| PROBLEM TO SOLVE |
Copy out all of the data that follows, exactly as it appears.

Stored dataset items
____

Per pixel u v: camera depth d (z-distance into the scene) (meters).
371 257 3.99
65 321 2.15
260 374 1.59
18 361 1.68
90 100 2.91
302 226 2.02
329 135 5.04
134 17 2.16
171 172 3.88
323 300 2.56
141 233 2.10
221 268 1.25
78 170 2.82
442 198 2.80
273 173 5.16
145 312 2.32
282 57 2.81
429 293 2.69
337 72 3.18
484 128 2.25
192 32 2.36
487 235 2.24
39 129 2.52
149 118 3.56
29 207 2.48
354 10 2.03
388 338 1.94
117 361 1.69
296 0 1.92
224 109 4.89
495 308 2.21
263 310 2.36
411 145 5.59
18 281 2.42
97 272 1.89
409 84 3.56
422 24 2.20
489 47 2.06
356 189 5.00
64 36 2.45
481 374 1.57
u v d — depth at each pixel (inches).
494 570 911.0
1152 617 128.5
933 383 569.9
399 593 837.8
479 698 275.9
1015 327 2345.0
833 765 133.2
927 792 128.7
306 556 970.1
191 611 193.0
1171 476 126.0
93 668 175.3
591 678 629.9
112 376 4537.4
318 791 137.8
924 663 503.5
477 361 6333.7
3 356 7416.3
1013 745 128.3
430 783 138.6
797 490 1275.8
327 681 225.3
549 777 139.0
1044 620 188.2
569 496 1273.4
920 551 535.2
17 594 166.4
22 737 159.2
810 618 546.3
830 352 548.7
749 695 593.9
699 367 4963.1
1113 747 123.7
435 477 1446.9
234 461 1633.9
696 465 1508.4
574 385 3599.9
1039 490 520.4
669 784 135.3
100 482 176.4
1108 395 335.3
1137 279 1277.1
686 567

____

| EXPECTED ANSWER |
Per pixel u v: camera depth d (z-distance into the scene) (meters).
371 257 3.99
65 321 2.15
260 374 1.59
18 361 1.68
90 100 2.91
302 226 2.02
329 135 5.04
134 17 2.16
171 172 3.88
323 300 2.56
141 233 2.10
221 268 1.25
78 170 2.82
442 198 2.80
273 173 5.16
145 312 2.32
282 57 2.81
429 293 2.69
337 72 3.18
484 128 2.25
192 32 2.36
487 235 2.24
39 129 2.52
149 118 3.56
29 207 2.48
354 10 2.03
388 338 1.94
117 361 1.69
296 0 1.92
224 109 4.89
495 308 2.21
263 310 2.36
411 145 5.59
18 281 2.42
97 272 1.89
409 84 3.56
422 24 2.20
489 47 2.06
356 189 5.00
64 36 2.45
481 374 1.57
u v d — depth at each pixel (inches).
494 570 911.0
1152 617 128.5
933 383 569.9
399 593 837.8
479 698 275.9
1015 327 2345.0
833 765 133.2
927 792 128.7
306 556 970.1
191 611 193.0
1171 476 126.0
93 668 175.3
591 678 629.9
112 376 4537.4
318 791 137.8
924 663 503.5
477 361 6333.7
3 356 7416.3
1013 745 128.3
430 783 138.6
797 490 1275.8
327 681 225.3
549 777 139.0
1044 620 188.2
569 496 1273.4
920 551 535.2
17 594 166.4
22 737 159.2
810 618 546.3
830 352 548.7
749 695 593.9
699 367 4963.1
1113 747 123.7
435 477 1446.9
234 461 1633.9
696 465 1508.4
574 385 3599.9
1039 490 520.4
669 784 135.3
100 482 176.4
1108 395 335.3
1137 279 1277.1
686 567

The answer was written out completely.